The farther down we go, the closer we get to extracting and representing the knowledge inherent in the sentence. We will be starting at a higher level because there is a lot that can be done while not explicitly dealing with parsing the tree of a sentence. Similar to using raw pixels for computer vision, deep learning methods often can use raw words or characters as inputs. This is possible because neural networks can learn hierarchical features automatically.

However, there are intricacies that make processing language hard. Ambiguity is one issue. For example the sentence “We saw her duck.” could be referring to an aquatic bird, someone avoiding being hit, or a cutting tool. Sarcasm is another issue. For example, double negatives like “I don’t not like it” convey a different meaning from their non double negative counterparts like “I do like it.”

Intro to Language Modeling

When modeling language, we can think about the probability of a sequence of words or characters:

\begin{equation} P(w_{1}, ..., w_{T})= P(w_{1})*P(w_{2}|w_{1})*P(w_{3}|w_{2}, w_{1})*...*P(w_{T}|w_{1}...w_{T-1}) \end{equation}

For example, in English, “the black cat” is much more likely to occur than “the cat black.” This model could be used in language id: how likely is a piece of text to be from a particular language? It could be used in machine translation: after generating a bunch of possible translations for a sentence, they could be ranked according to how natural (or probable) they are according to a language model of the target language.

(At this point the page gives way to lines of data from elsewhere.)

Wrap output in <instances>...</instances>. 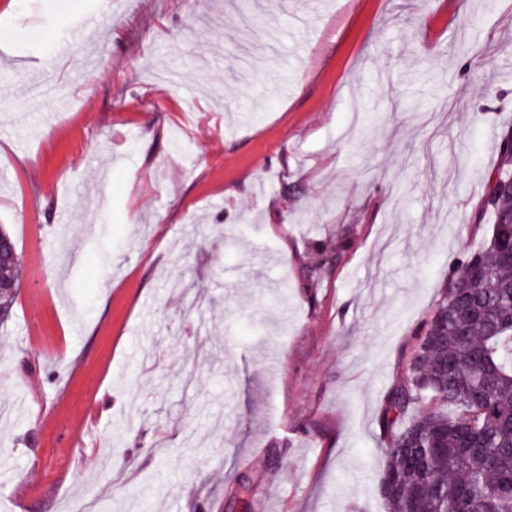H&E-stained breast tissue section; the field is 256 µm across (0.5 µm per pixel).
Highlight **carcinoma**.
I'll return each mask as SVG.
<instances>
[{"instance_id":"carcinoma-1","label":"carcinoma","mask_w":512,"mask_h":512,"mask_svg":"<svg viewBox=\"0 0 512 512\" xmlns=\"http://www.w3.org/2000/svg\"><path fill=\"white\" fill-rule=\"evenodd\" d=\"M496 139L491 236L449 268L381 415L387 512H512V194L493 182L512 170V124Z\"/></svg>"}]
</instances>
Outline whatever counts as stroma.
Wrapping results in <instances>:
<instances>
[{"mask_svg": "<svg viewBox=\"0 0 512 512\" xmlns=\"http://www.w3.org/2000/svg\"><path fill=\"white\" fill-rule=\"evenodd\" d=\"M510 120L512 0H0V512H385ZM0 262L5 261L11 258L13 250L11 244L14 249V259L8 262H1L0 264V278L1 279H18L19 270L21 268V260L19 255L17 254L14 244L6 231L0 230ZM7 239H5V238ZM11 242V244H10Z\"/></svg>", "mask_w": 512, "mask_h": 512, "instance_id": "stroma-1", "label": "stroma"}]
</instances>
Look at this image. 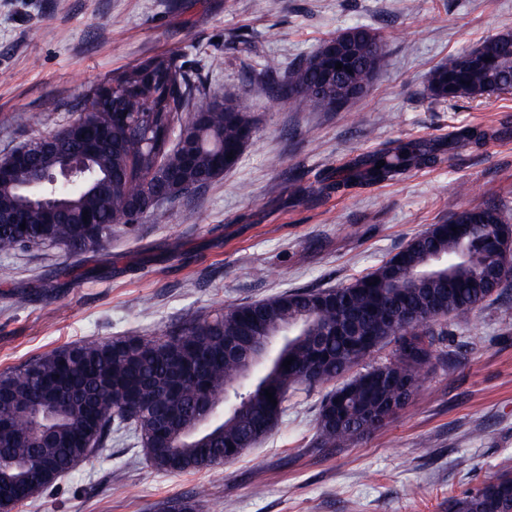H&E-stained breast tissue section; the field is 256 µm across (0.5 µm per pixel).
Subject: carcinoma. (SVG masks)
<instances>
[{"instance_id":"carcinoma-1","label":"carcinoma","mask_w":512,"mask_h":512,"mask_svg":"<svg viewBox=\"0 0 512 512\" xmlns=\"http://www.w3.org/2000/svg\"><path fill=\"white\" fill-rule=\"evenodd\" d=\"M386 54L375 29L358 25L323 41L306 60L275 80L276 94L296 106L341 110L364 96ZM343 67L335 69V64ZM435 101L476 99L512 90V33L434 68ZM205 95L176 55H156L126 68L77 105V120L94 132L95 155L81 189L64 209L24 204L20 187L63 178L66 153L34 141L20 147L29 164L0 177V199L14 201L26 229L0 221V253L41 245L77 255L112 235H131L145 218L164 219L163 204L207 187L238 162L255 132L239 97L210 96L202 115L189 112ZM488 132L466 126L456 141L479 146ZM233 158L226 159L227 155ZM443 160L434 140L390 141L336 170V190L400 179ZM381 168H376V165ZM453 224L470 231L452 232ZM512 226L495 204L463 209L433 224L398 253L348 285L286 291L266 300L227 306L152 338H92L57 348L0 371V493L21 503L74 468L94 437L133 440L159 471L181 474L236 460L267 437L285 412L288 393L313 389L343 375L374 348L394 342L391 360L373 365L322 399L317 439L343 448L379 430L412 401L433 365L448 323L479 311L505 281L490 276L492 257ZM270 337L272 354L252 377L239 380L240 362L225 355L234 343ZM294 358L290 368L283 362ZM274 393L269 402L265 390ZM448 512H512V468L482 487L448 499Z\"/></svg>"}]
</instances>
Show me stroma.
Wrapping results in <instances>:
<instances>
[{"mask_svg": "<svg viewBox=\"0 0 512 512\" xmlns=\"http://www.w3.org/2000/svg\"><path fill=\"white\" fill-rule=\"evenodd\" d=\"M0 0V158L64 124L73 104L139 61L176 52L207 91L242 98L256 133L237 165L96 251L0 254V370L92 337L168 327L297 289L339 288L430 225L486 202L512 221V130L447 150L400 180L336 191L320 178L395 139L450 140L512 126V94L435 102L429 72L512 33V0ZM387 40L366 95L297 108L260 78L347 28ZM41 125L28 122L30 113ZM413 402L344 448L316 444L327 386L288 397L272 434L233 463L156 470L113 439L15 512H158L205 489L198 512H448L451 497L512 465V281L456 320ZM433 454L422 457V445Z\"/></svg>", "mask_w": 512, "mask_h": 512, "instance_id": "obj_1", "label": "stroma"}]
</instances>
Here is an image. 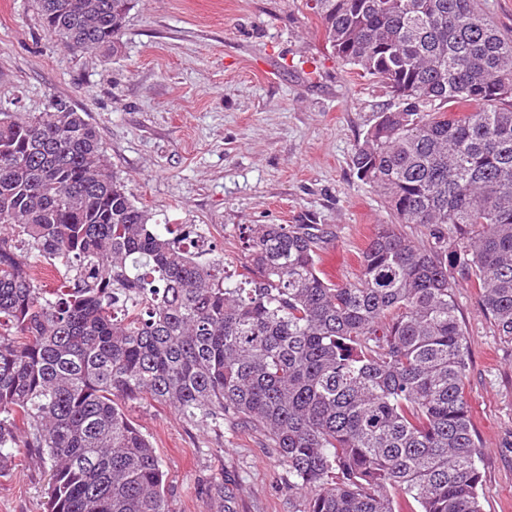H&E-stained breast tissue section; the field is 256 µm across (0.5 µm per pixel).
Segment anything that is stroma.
Listing matches in <instances>:
<instances>
[{"label": "stroma", "mask_w": 512, "mask_h": 512, "mask_svg": "<svg viewBox=\"0 0 512 512\" xmlns=\"http://www.w3.org/2000/svg\"><path fill=\"white\" fill-rule=\"evenodd\" d=\"M305 2L133 0L107 58L47 34L37 0H0V111L70 101L153 223L192 226L230 270L244 261L243 225L320 224L318 264L335 261L336 282L354 279L391 216L351 157L394 100L332 53ZM457 303L482 510L512 512V345L476 289L459 288ZM125 409L161 461L170 512H300L259 431L193 426L147 396ZM49 482L48 465L17 453L0 472V512H45Z\"/></svg>", "instance_id": "1"}]
</instances>
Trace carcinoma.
Returning <instances> with one entry per match:
<instances>
[{
  "instance_id": "carcinoma-1",
  "label": "carcinoma",
  "mask_w": 512,
  "mask_h": 512,
  "mask_svg": "<svg viewBox=\"0 0 512 512\" xmlns=\"http://www.w3.org/2000/svg\"><path fill=\"white\" fill-rule=\"evenodd\" d=\"M132 0H40L69 48L115 50ZM399 106L354 148L392 215L342 284L318 224H247L237 275L150 223L62 99L0 112V462L50 464L46 512H169L122 403L264 433L301 512H482L456 288L512 345V36L478 0H306ZM425 230L420 241L402 228ZM51 266L47 288L33 268Z\"/></svg>"
}]
</instances>
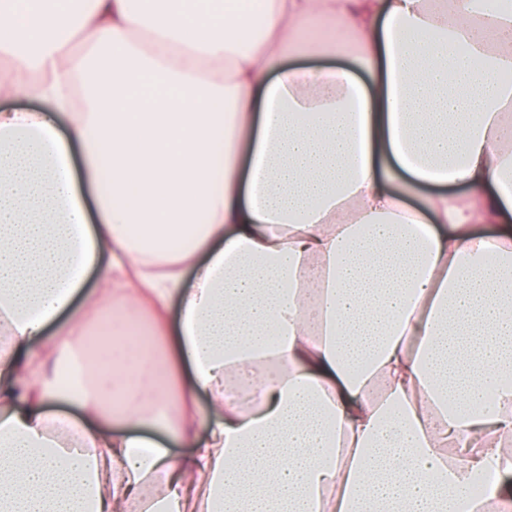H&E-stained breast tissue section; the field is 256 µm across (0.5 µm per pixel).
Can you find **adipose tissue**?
I'll list each match as a JSON object with an SVG mask.
<instances>
[{"label": "adipose tissue", "instance_id": "obj_1", "mask_svg": "<svg viewBox=\"0 0 512 512\" xmlns=\"http://www.w3.org/2000/svg\"><path fill=\"white\" fill-rule=\"evenodd\" d=\"M338 31L369 83L286 68ZM0 55L42 103L0 109V512L504 505L512 234L476 227L512 214V0H0ZM93 271L144 358L80 348Z\"/></svg>", "mask_w": 512, "mask_h": 512}]
</instances>
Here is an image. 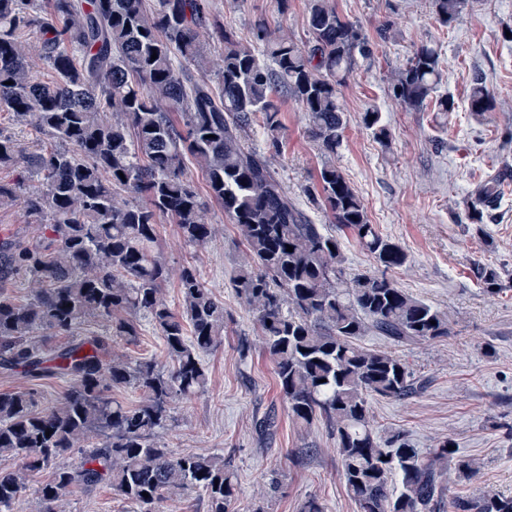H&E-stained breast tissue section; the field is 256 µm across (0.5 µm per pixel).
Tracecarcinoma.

An important type of language model is called the n-gram language model. This truncated “history” to (n-1) words.

\begin{equation} P(w_i|w_1, ..., w_{i-1}) = P(w_i|w_{i-(n-1)}, ..., w_{i-1}) \end{equation}

So for a trigram model: \(P(w_i|w_{i-2}, w_{i-1})\), which in our case would be: \(P(cat|the, black)\)

These probabilities can be estimated by counting relative frequencies in a training corpus.

A different approach is the “bag of words” approach. In this model, the frequencies within a set of words are measured across different pieces of text. It is important to note that order and grammar are lost. In addition, the set of words the model tracks must be chosen wisely. For example, removing generally meaningless words that provide grammatical structure, like “the” and “on”, is good practice. These words are referred to as stop words. This model can be used in machine learning for document classification. Inferences can be drawn on the contents of a document based on combinations of different frequencies. For example, a document with the most frequent word being “slide”, the second most frequent word being “swing”, and the third being “kids” might be describing a playground.

bag of words representation

Some of the conclusions that could be drawn from the bag of words representations above is that documents one and two are more similar due to a bigger overlap in their key terms. They could be classified as describing common pets while document three could be classified as describing taekwondo.

When thinking about choosing a good vocabulary, Zipf’s Law helps to quantitatively show which set of words to concentrate on. For the data that Zipf’s Law applies to, if the elements in a large data set are ranked with the element in rank one being the most common, there is an inverse proportional relationship between the frequency and rank of each element. Zipf’s Law applies to both word and character frequencies. In other words, the most frequent word in a large corpus occurs twice as much as the second most common word, three times as much as the third most common word, and so on. This means that half of the corpus is comprised of one word.

Zipf's Law

Therefore, it is best to ignore the most and least common words. The most common words tend to be “glue” words like and, a, and the and provide no insight into how to distinguish between sets of texts. The least common words might be too specialized and end up acting like a fold in a flashcard for a NN. The NN could end up correlating the fold with the answer. This could mean latching onto a word that occurs once or twice in the training corpus to correctly classify a specific text which means it is not learning correctly.